The Company has the right to purchase all of the outstanding interest of each of the minority equity holders, and the minority equity holders have the right to cause the Company to purchase all of their outstanding interests, at any time on or after the third anniversary of the investment, or earlier upon certain events. The purchase price is equal to the greater of: (a) (i) the product of the aggregate trailing 12-month revenues of the equity investment preceding the date of purchase, multiplied by (ii) a factor of 2.9 multiplied by (iii) a factor of 0.723, multiplied by (iv) the percentage interest owned by each minority equity holder and (b) $966,666. The Company performed a Monte Carlo simulation to estimate the fair value of the net put option at the investment date and recorded a liability of $2.2 million in Other long-term liabilities in the Condensed Consolidated Balance Sheet in accordance with ASC 815-10, Derivatives and Hedging.

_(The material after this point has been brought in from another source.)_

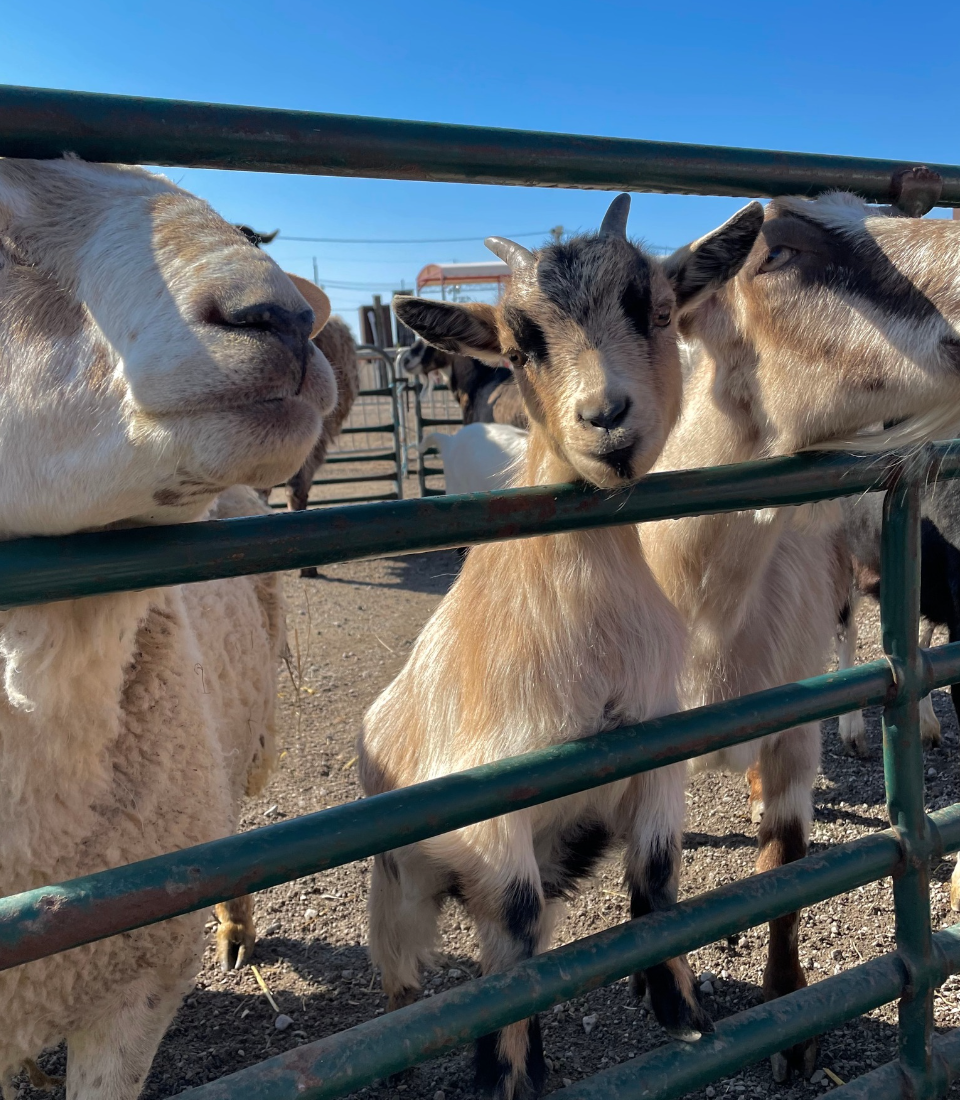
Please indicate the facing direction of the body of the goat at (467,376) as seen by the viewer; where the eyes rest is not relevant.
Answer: to the viewer's left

The fair value of the net put option is adjusted as necessary on a quarterly basis, with any changes in the fair value recorded through earnings. The change in fair value of the net purchase option from the investment date to March 31, 2019 was not material.

Guangdong Fuxin Electronic Technology Equity Investment

The Company has an equity investment of 20.2% in Guangdong Fuxin Electronic Technology, based in Guangdong Province, China, which is accounted for under the equity method of accounting. The total carrying value of the investment recorded at March 31, 2019 and June 30, 2018 was $13.8 million and $12.9 million, respectively. During the three and nine months ended March 31, 2019, the Company’s pro-rata share of earnings from this investment was $0.2 million and $0.9 million, respectively. During the three and nine months ended March 31, 2018, the Company’s pro-rata share of earnings from this investment was $0.2 million and $0.5 million, respectively.  Equity earnings were recorded in other expense (income), net in the Condensed Consolidated Statements of Earnings.

Other Equity Investment

During the quarter ended September 30, 2018, the Company acquired a 10% equity investment in a privately-held company for $4.5 million.  The Company has determined that the equity interest does not give it the ability to exercise significant influence or joint control.  Therefore, the Company will not account for this investment under the equity method of accounting.  Under ASU 2016-01, Financial Instruments, the Company has elected the measurement alternative, as the investment does not have a readily determinable fair value.  Under the alternative, the Company measures the investment at cost, less any impairment, plus or minus changes resulting from observable price changes in orderly transactions for identical or similar investment of the Company for which there were none during the quarter ended March 31, 2019.